Le compte est approximatif et le concept flou. Combien sont-ils, ces jeunes qui ont cessé d'aller au collège dès qu'ils ont eu 16 ans ? Ou qui ont laissé tomber en première année de CAP, et qui "tiennent les murs" (à moins qu'ils ne fassent le guet tandis que d'autres trafiquent). Les statisticiens anglo-saxons ont une expression officielle pour les désigner, les NEET (Not in Education, Employment or Training) qu'il faudrait traduire en français par NEEF (ni à l'école, ni en emploi, ni en formation). Ils seraient 600 000 parmi les 18-24 ans, soit 13 %. On le voit, le débat sur les frontières exactes du décrochage est délicat et les chiffres varient avec les définitions.
Cette incertitude éclaire d'un jour particulier le rapport que les deux inspections générales de l'Education nationale ont rendu au mois de juin et que le ministère vient seulement de publier, un retard qui témoigne peut-être d'un peu de gêne. Les IG constatent que si l’école veut "diplômer davantage d’élèves", elle doit "interroger son fonctionnement". Il faut repenser la pédagogie et nouer avec les autres administrations et avec les associations une nouvelle "alliance éducative". Et les inspecteurs sont sévères avec l'administration de l'Education nationale comme avec certains enseignants.
D'autres inspecteurs généraux ont rendu un rapport sur l'enseignement du français qui n'est pas moins sévère. Les élèves qui doivent remplir de "tristes fiches de lecture" sont convaincus du caractère artificiel d'une langue dont la maîtrise ne leur permet pas de s’exprimer, mais d'avoir de bonnes notes. Au même moment, Vincent Peillon évoque "l'ennui de nos élèves" et demande que la réécriture des programmes amène les enseignants à "travailler autrement". Si on le replace dans ce contexte, le décrochage apparaît comme l'un des moyens de légitimer cette exhortation à "travailler autrement", ce slogan auquel Lionel Jospin avait échoué à donner un contenu en 1989.

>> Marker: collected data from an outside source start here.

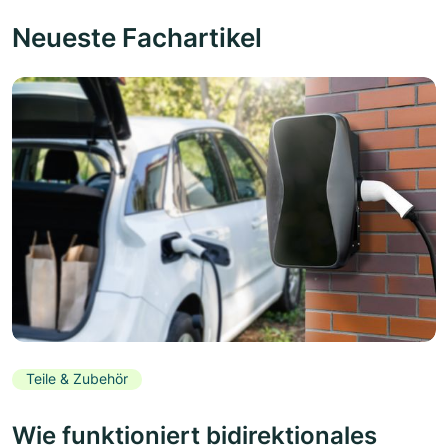
Neueste Fachartikel
Teile & Zubehör
Wie funktioniert bidirektionales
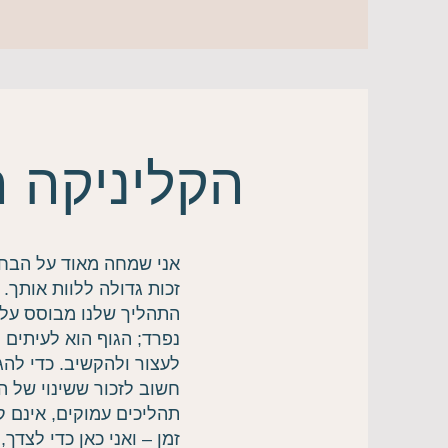
הקליניקה 
אני שמחה מאוד על הבחי
זכות גדולה ללוות אותך.
התהליך שלנו מבוסס על
נפרד; הגוף הוא לעיתים
לעצור ולהקשיב. כדי להגי
חשוב לזכור ששינוי של ה
תהליכים עמוקים, אינם ק
זמן – ואני כאן כדי לצד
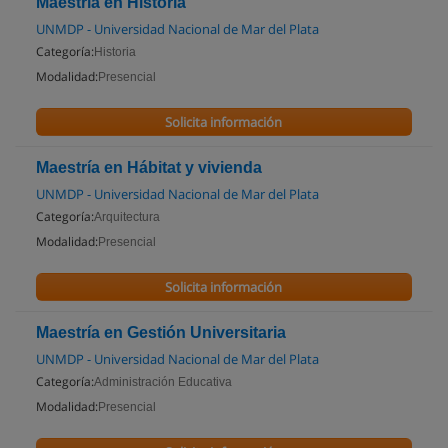
Maestría en Historia
UNMDP - Universidad Nacional de Mar del Plata
Categoría:
Historia
Modalidad:
Presencial
Solicita información
Maestría en Hábitat y vivienda
UNMDP - Universidad Nacional de Mar del Plata
Categoría:
Arquitectura
Modalidad:
Presencial
Solicita información
Maestría en Gestión Universitaria
UNMDP - Universidad Nacional de Mar del Plata
Categoría:
Administración Educativa
Modalidad:
Presencial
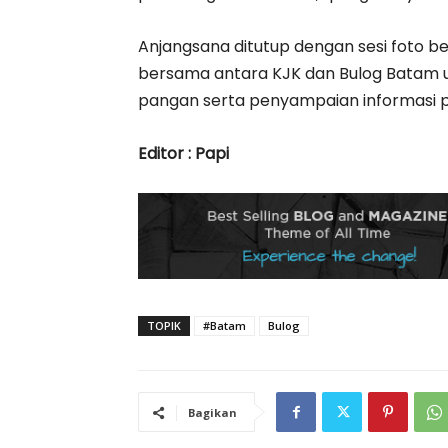
Anjangsana ditutup dengan sesi foto
bersama antara KJK dan Bulog Batam 
pangan serta penyampaian informasi pu
Editor : Papi
TOPIK
#Batam
Bulog
Bagikan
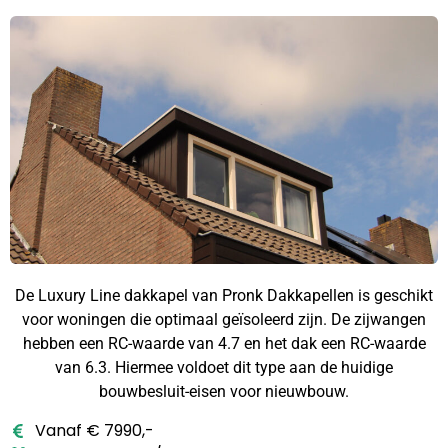
De Luxury Line dakkapel van Pronk Dakkapellen is geschikt
voor woningen die optimaal geïsoleerd zijn. De zijwangen
hebben een RC-waarde van 4.7 en het dak een RC-waarde
van 6.3. Hiermee voldoet dit type aan de huidige
bouwbesluit-eisen voor nieuwbouw.
Vanaf € 7990,-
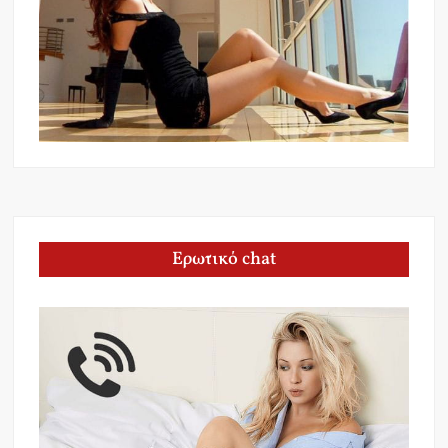
Ερωτικό chat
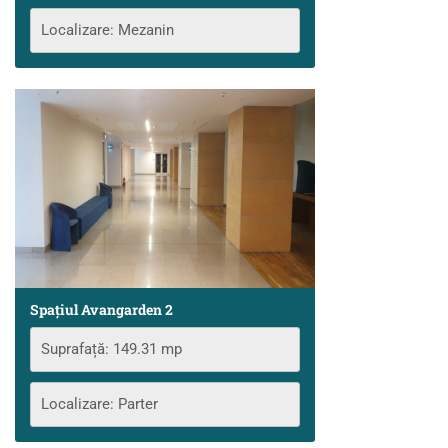
Localizare: Mezanin
Spațiul Avangarden 2
Suprafață: 149.31 mp
Localizare: Parter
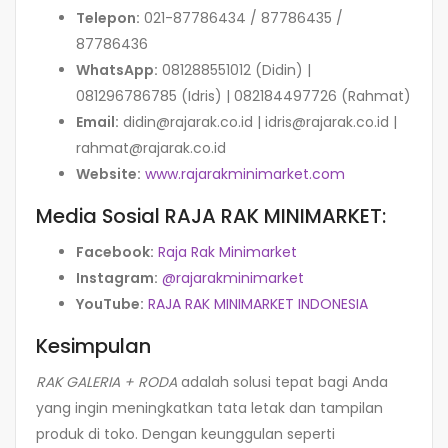
Telepon:
021-87786434 / 87786435 /
87786436
WhatsApp:
081288551012 (Didin) |
081296786785 (Idris) | 082184497726 (Rahmat)
Email:
didin@rajarak.co.id
|
idris@rajarak.co.id
|
rahmat@rajarak.co.id
Website:
www.rajarakminimarket.com
Media Sosial RAJA RAK MINIMARKET:
Facebook:
Raja Rak Minimarket
Instagram:
@rajarakminimarket
YouTube:
RAJA RAK MINIMARKET INDONESIA
Kesimpulan
RAK GALERIA + RODA
adalah solusi tepat bagi Anda
yang ingin meningkatkan tata letak dan tampilan
produk di toko. Dengan keunggulan seperti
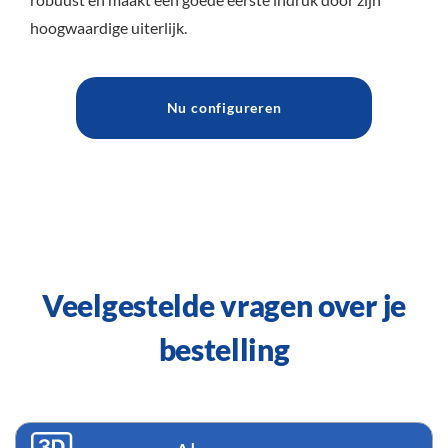
hoogwaardige uiterlijk.
Nu configureren
Veelgestelde vragen over je
bestelling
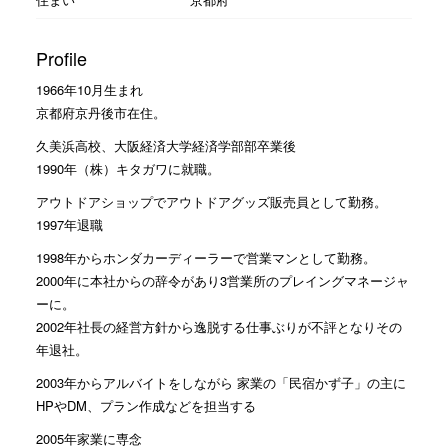
Profile
1966年10月生まれ
京都府京丹後市在住。
久美浜高校、大阪経済大学経済学部部卒業後
1990年（株）キタガワに就職。
アウトドアショップでアウトドアグッズ販売員として勤務。
1997年退職
1998年からホンダカーディーラーで営業マンとして勤務。
2000年に本社からの辞令があり3営業所のプレイングマネージャ
ーに。
2002年社長の経営方針から逸脱する仕事ぶりが不評となりその
年退社。
2003年からアルバイトをしながら 家業の「民宿かず子」の主に
HPやDM、プラン作成などを担当する
2005年家業に専念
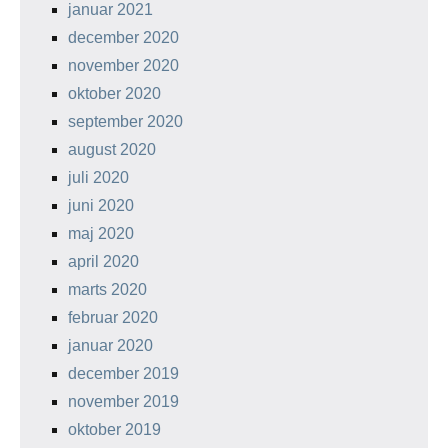
januar 2021
december 2020
november 2020
oktober 2020
september 2020
august 2020
juli 2020
juni 2020
maj 2020
april 2020
marts 2020
februar 2020
januar 2020
december 2019
november 2019
oktober 2019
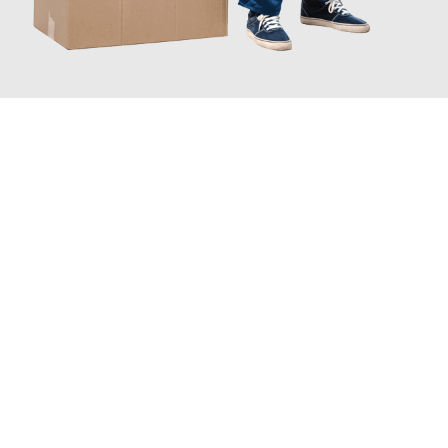
JETZT ANFRAGEN
Erleben Sie mit Umzugsmeister Probst Oberhausen, wie
einfach
und stressfrei Ihr Umzug Oberhausen Bristol
sein kann. Unser
Expertenteam steht bereit, um Ihnen einen reibungslosen
Übergang in Ihr neues Zuhause zu garantieren.
Jetzt
unverbindliches Angebot
erhalten &
100€ sparen:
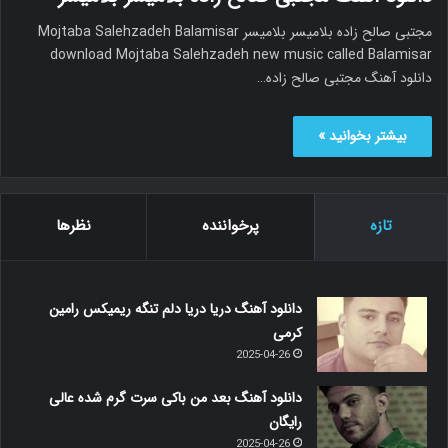
مجتبی صالح زاده بلامیسر بلامیسر Mojtaba Salehzadeh Balamisar
download Mojtaba Salehzadeh new music called Balamisar
دانلود آهنگ مجتبی صالح زاده…
بیشتر بخوانید »
تازه
پرخواننده
نظرها
دانلود آهنگ دریا دریا دلم تنگه ریمیکس رامین
کرمی
2025-04-26
دانلود آهنگ بعد من باکی سرت گرم شده عالی
رایگان
2025-04-26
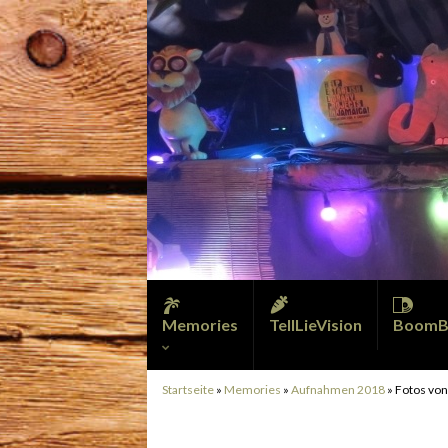
Memories
TellLieVision
BoomB
Startseite
»
Memories
»
Aufnahmen 2018
»
Fotos von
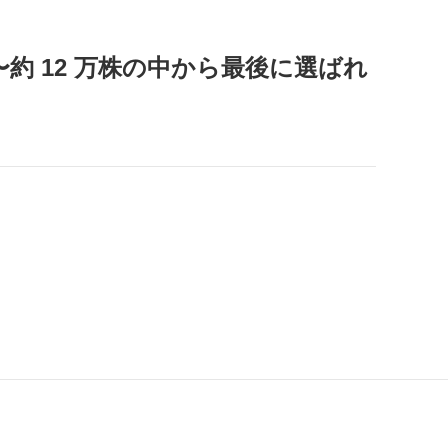
約 12 万株の中から最後に選ばれ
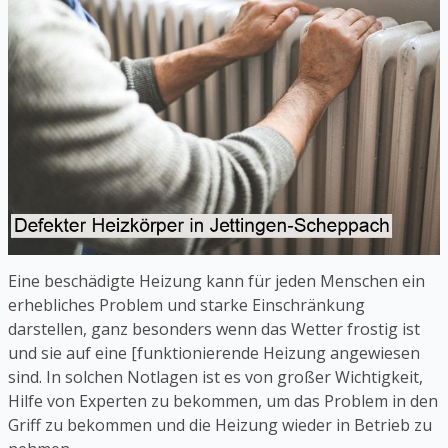
Eine beschädigte Heizung kann für jeden Menschen ein
erhebliches Problem und starke Einschränkung
darstellen, ganz besonders wenn das Wetter frostig ist
und sie auf eine [funktionierende Heizung angewiesen
sind. In solchen Notlagen ist es von großer Wichtigkeit,
Hilfe von Experten zu bekommen, um das Problem in den
Griff zu bekommen und die Heizung wieder in Betrieb zu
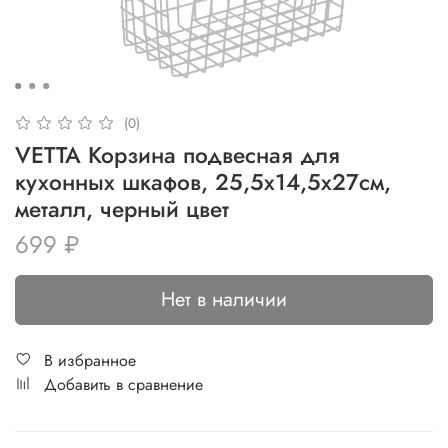
(0)
VETTA Корзина подвесная для
кухонных шкафов, 25,5х14,5х27см,
металл, черный цвет
699 ₽
Нет в наличии
В избранное
Добавить в сравнение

Mais comme le soulignent les inspecteurs généraux, tous les pays sont confrontés au décrochage, et tous en ont fait un objet politique relativement consensuel. En France, Nicolas Sarkozy avait également sonné la charge, en grossissant d'ailleurs démesurément les chiffres. Un tel consensus droite-gauche et international ne peut s'expliquer par des considérations politico-pédagogiques très françaises. En chiffrant à 22 milliards d'€ pour la France le coût (en termes de PIB) des NEET (ou NEEF), les inspecteurs généraux donnent une partie de la réponse : les pays occidentaux, en concurrence avec le reste du monde, ont besoin d'une main d'oeuvre très qualifiée, puisqu'elle n'est pas bon marché. PISA nous en donne une autre : notre modèle "élitiste républicain" ne serait pas en mesure d'assurer la qualité de nos élites, ni d'élever le niveau général. La mobilisation générale contre le décrochage apparaît comme le nom donné à un changement de paradigme. La grève des enseignants des classes préparatoires, figures emblématiques de l'élitisme, nous en prévient : la mutation du système ne se fera pas sans douleurs.